Start of Records for the exercise
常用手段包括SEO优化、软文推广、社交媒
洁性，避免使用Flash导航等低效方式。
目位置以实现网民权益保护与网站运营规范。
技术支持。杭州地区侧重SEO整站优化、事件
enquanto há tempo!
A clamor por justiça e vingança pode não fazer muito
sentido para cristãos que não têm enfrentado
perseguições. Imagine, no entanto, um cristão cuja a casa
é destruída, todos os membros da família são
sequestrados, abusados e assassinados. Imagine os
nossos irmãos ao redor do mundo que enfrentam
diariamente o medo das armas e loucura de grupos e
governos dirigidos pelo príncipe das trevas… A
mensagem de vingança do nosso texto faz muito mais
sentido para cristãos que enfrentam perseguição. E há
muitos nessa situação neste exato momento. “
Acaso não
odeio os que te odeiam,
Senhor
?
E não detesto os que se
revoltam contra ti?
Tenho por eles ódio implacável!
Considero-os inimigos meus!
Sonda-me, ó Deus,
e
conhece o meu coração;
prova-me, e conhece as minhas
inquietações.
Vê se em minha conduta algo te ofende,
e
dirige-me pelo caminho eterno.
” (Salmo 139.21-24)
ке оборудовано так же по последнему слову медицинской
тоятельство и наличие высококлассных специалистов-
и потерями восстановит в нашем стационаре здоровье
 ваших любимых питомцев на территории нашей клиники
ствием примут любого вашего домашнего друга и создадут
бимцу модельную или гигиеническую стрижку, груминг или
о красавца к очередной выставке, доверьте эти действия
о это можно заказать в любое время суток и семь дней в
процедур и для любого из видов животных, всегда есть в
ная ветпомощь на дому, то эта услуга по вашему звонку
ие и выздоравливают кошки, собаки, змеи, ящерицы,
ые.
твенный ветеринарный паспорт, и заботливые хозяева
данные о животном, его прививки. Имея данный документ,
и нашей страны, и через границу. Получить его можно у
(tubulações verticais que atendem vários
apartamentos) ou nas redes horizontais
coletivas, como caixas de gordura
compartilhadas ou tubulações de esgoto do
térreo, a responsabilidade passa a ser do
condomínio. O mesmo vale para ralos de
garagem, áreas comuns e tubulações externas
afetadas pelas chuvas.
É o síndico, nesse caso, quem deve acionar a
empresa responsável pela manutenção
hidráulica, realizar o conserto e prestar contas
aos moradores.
End of Records for the exercise
Prompt :: Update the data above so that every "tubulações" becomes "canalizações". Keep everything else unchanged.

Exercise result ::
常用手段包括SEO优化、软文推广、社交媒
洁性，避免使用Flash导航等低效方式。
目位置以实现网民权益保护与网站运营规范。
技术支持。杭州地区侧重SEO整站优化、事件
enquanto há tempo!
A clamor por justiça e vingança pode não fazer muito
sentido para cristãos que não têm enfrentado
perseguições. Imagine, no entanto, um cristão cuja a casa
é destruída, todos os membros da família são
sequestrados, abusados e assassinados. Imagine os
nossos irmãos ao redor do mundo que enfrentam
diariamente o medo das armas e loucura de grupos e
governos dirigidos pelo príncipe das trevas… A
mensagem de vingança do nosso texto faz muito mais
sentido para cristãos que enfrentam perseguição. E há
muitos nessa situação neste exato momento. “
Acaso não
odeio os que te odeiam,
Senhor
?
E não detesto os que se
revoltam contra ti?
Tenho por eles ódio implacável!
Considero-os inimigos meus!
Sonda-me, ó Deus,
e
conhece o meu coração;
prova-me, e conhece as minhas
inquietações.
Vê se em minha conduta algo te ofende,
e
dirige-me pelo caminho eterno.
” (Salmo 139.21-24)
ке оборудовано так же по последнему слову медицинской
тоятельство и наличие высококлассных специалистов-
и потерями восстановит в нашем стационаре здоровье
 ваших любимых питомцев на территории нашей клиники
ствием примут любого вашего домашнего друга и создадут
бимцу модельную или гигиеническую стрижку, груминг или
о красавца к очередной выставке, доверьте эти действия
о это можно заказать в любое время суток и семь дней в
процедур и для любого из видов животных, всегда есть в
ная ветпомощь на дому, то эта услуга по вашему звонку
ие и выздоравливают кошки, собаки, змеи, ящерицы,
ые.
твенный ветеринарный паспорт, и заботливые хозяева
данные о животном, его прививки. Имея данный документ,
и нашей страны, и через границу. Получить его можно у
(canalizações verticais que atendem vários
apartamentos) ou nas redes horizontais
coletivas, como caixas de gordura
compartilhadas ou canalizações de esgoto do
térreo, a responsabilidade passa a ser do
condomínio. O mesmo vale para ralos de
garagem, áreas comuns e canalizações externas
afetadas pelas chuvas.
É o síndico, nesse caso, quem deve acionar a
empresa responsável pela manutenção
hidráulica, realizar o conserto e prestar contas
aos moradores.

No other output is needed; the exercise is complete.